WHAT THE EXERCISE ASKS:
Could you repeat the entries below exactly, but only from the line with "kets bring fresh" through the line with "ce Swaps Perry Whit", and without any picture?

[RECORDS SUPPLIED Boundary: Start]

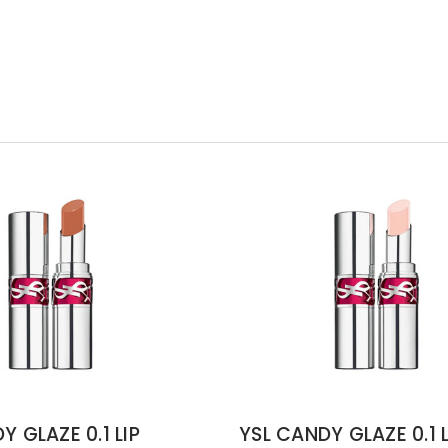
Y GLAZE 0.1 LIP
YSL CANDY GLAZE 0.1 L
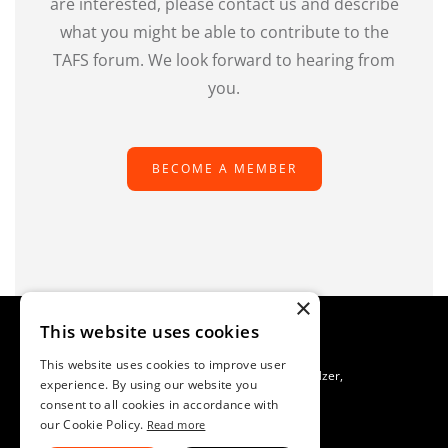
are interested, please contact us and describe
what you might be able to contribute to the
TAFS forum. We look forward to hearing from
you.
BECOME A MEMBER
×
This website uses cookies
This website uses cookies to improve user
TAFS Scientific Secretariat C/O SAFOSO, Patrik Buholzer,
experience. By using our website you
Waldeggstrasse 1, CH-3097 Liebefeld, Switzerland
consent to all cookies in accordance with
Imprint
our Cookie Policy.
Read more
Data Protection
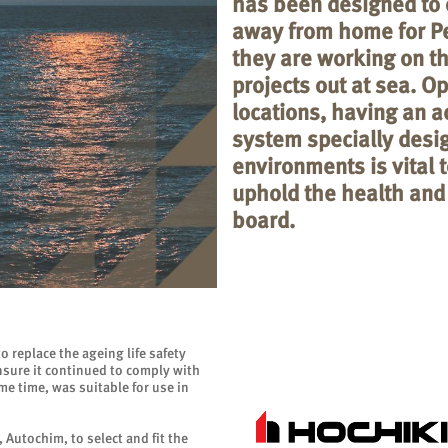
has been designed to 
away from home for P
they are working on th
projects out at sea. O
locations, having an ad
system specially desi
environments is vital 
uphold the health and
board.
 replace the ageing life safety
sure it continued to comply with
e time, was suitable for use in
 Autochim, to select and fit the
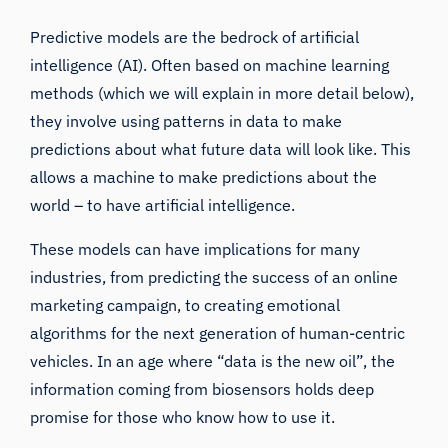
Predictive models are the bedrock of artificial
intelligence (AI). Often based on machine learning
methods (which we will explain in more detail below),
they involve using patterns in data to make
predictions about what future data will look like. This
allows a machine to make predictions about the
world – to have artificial intelligence.
These models can have implications for many
industries, from predicting the success of
an online
marketing campaign
, to creating emotional
algorithms for the next generation of human-centric
vehicles. In an age where “data is the new oil”, the
information coming from biosensors holds deep
promise for those who know how to use it.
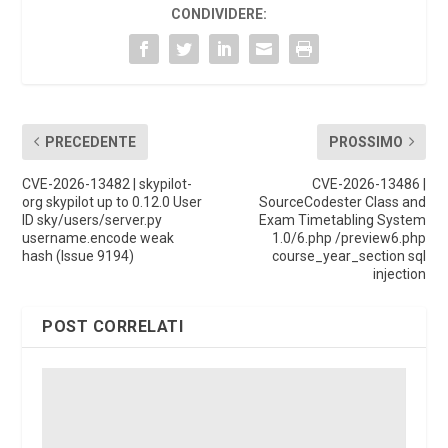
CONDIVIDERE:
PRECEDENTE
PROSSIMO
CVE-2026-13482 | skypilot-
CVE-2026-13486 |
org skypilot up to 0.12.0 User
SourceCodester Class and
ID sky/users/server.py
Exam Timetabling System
username.encode weak
1.0/6.php /preview6.php
hash (Issue 9194)
course_year_section sql
injection
POST CORRELATI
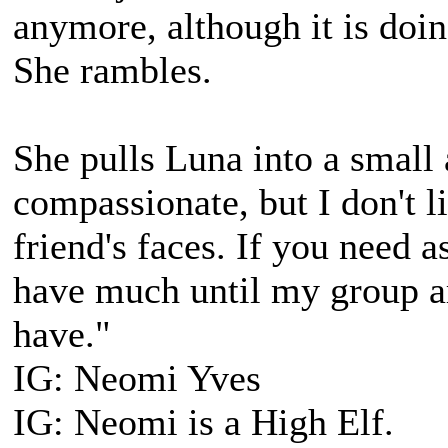
anymore, although it is doi
She rambles.
She pulls Luna into a small
compassionate, but I don't 
friend's faces. If you need a
have much until my group arr
have."
IG: Neomi Yves
IG: Neomi is a High Elf.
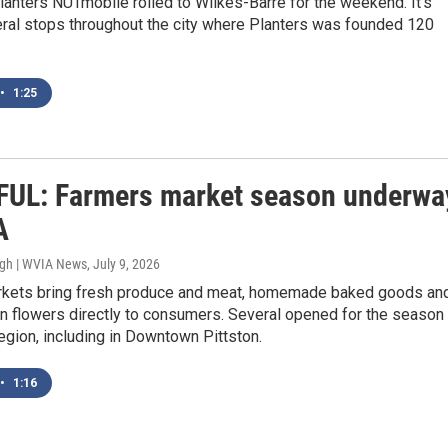
lanters NUTmobile rolled to Wilkes-Barre for the weekend. It’s
ral stops throughout the city where Planters was founded 120
•
1:25
UL: Farmers market season underwa
A
ugh | WVIA News
, July 9, 2026
kets bring fresh produce and meat, homemade baked goods an
n flowers directly to consumers. Several opened for the season
egion, including in Downtown Pittston.
•
1:16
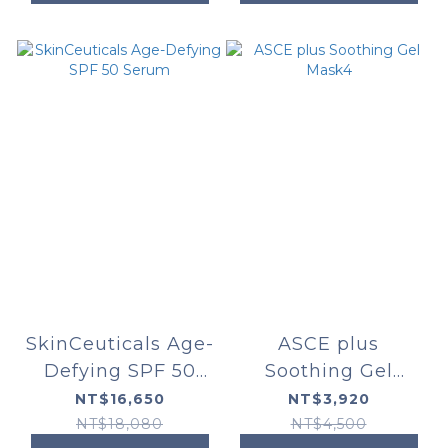
SkinCeuticals Age-
ASCE plus
Defying SPF 50
Soothing Gel
Serum
Mask4
NT$16,650
NT$3,920
NT$18,080
NT$4,500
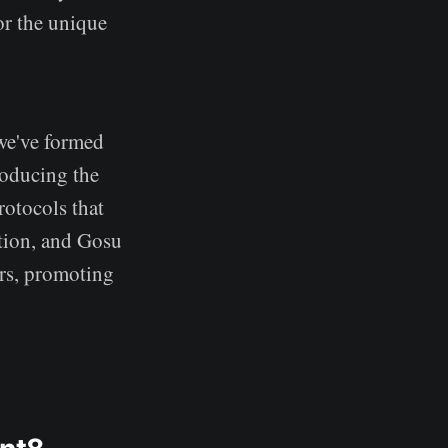
or the unique
 we've formed
roducing the
rotocols that
tion, and Gosu
rs, promoting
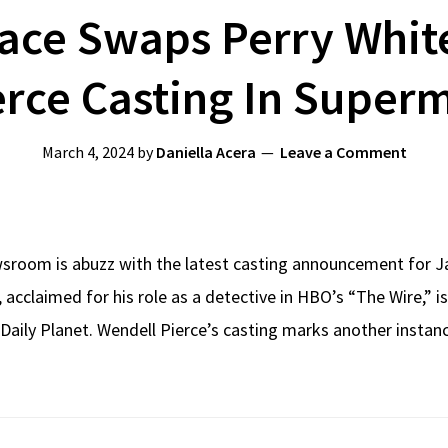
ce Swaps Perry Whit
erce Casting In Super
March 4, 2024
by
Daniella Acera
Leave a Comment
wsroom is abuzz with the latest casting announcement for 
 acclaimed for his role as a detective in HBO’s “The Wire,” is
e Daily Planet. Wendell Pierce’s casting marks another insta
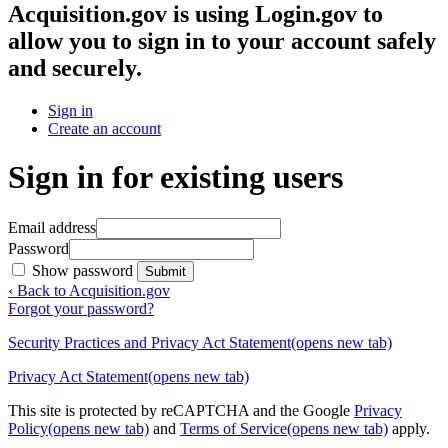
Acquisition.gov
is using Login.gov to
allow you to sign in to your account safely
and securely.
Sign in
Create an account
Sign in for existing users
Email address
Password
Show password
Submit
‹ Back to Acquisition.gov
Forgot your password?
Security Practices and Privacy Act Statement
(opens new tab)
Privacy Act Statement
(opens new tab)
This site is protected by reCAPTCHA and the Google
Privacy
Policy
(opens new tab)
and
Terms of Service
(opens new tab)
apply.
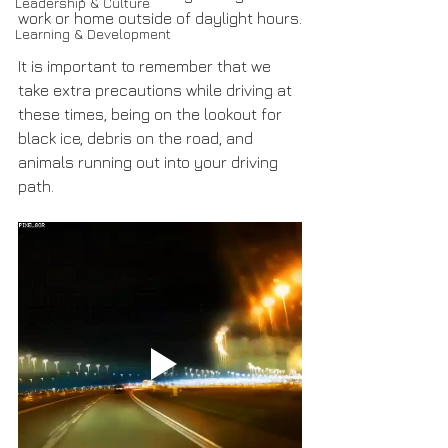
Leadership & Culture
work or home outside of daylight hours.
Learning & Development
It is important to remember that we 
take extra precautions while driving at 
these times, being on the lookout for 
black ice, debris on the road, and 
animals running out into your driving 
path.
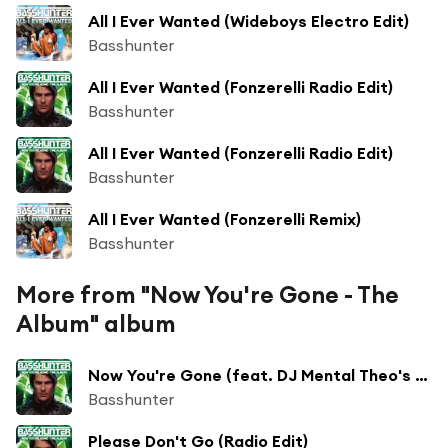
All I Ever Wanted (Wideboys Electro Edit)
Basshunter
All I Ever Wanted (Fonzerelli Radio Edit)
Basshunter
All I Ever Wanted (Fonzerelli Radio Edit)
Basshunter
All I Ever Wanted (Fonzerelli Remix)
Basshunter
More from "Now You're Gone - The
Album" album
Now You're Gone (feat. DJ Mental Theo's Bazzheadz) [Video Edit]
Basshunter
Please Don't Go (Radio Edit)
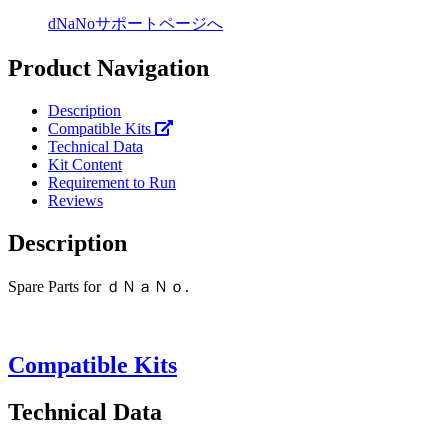
dNaNoサポートページへ
Product Navigation
Description
Compatible Kits
Technical Data
Kit Content
Requirement to Run
Reviews
Description
Spare Parts for ｄＮａＮｏ.
Compatible Kits
Technical Data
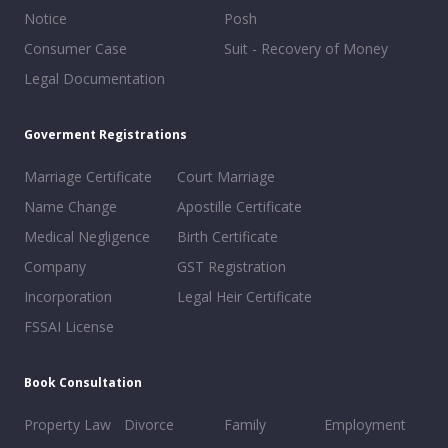
Notice
Posh
Consumer Case
Suit - Recovery of Money
Legal Documentation
Goverment Registrations
Marriage Certificate
Court Marriage
Name Change
Apostille Certificate
Medical Negligence
Birth Certificate
Company
GST Registration
Incorporation
Legal Heir Certificate
FSSAI License
Book Consultation
Property Law
Divorce
Family
Employment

[RECORDS SUPPLIED Boundary: End]

ANSWER TO THE EXERCISE:
kets bring fresh produce and meat, homemade baked goods an
n flowers directly to consumers. Several opened for the season
egion, including in Downtown Pittston.
•
1:16
SkinCeuticals Age-
ASCE plus
Defying SPF 50
Soothing Gel
Serum
Mask4
NT$16,650
NT$3,920
NT$18,080
NT$4,500
or the unique
 we've formed
roducing the
rotocols that
tion, and Gosu
rs, promoting
ce Swaps Perry Whit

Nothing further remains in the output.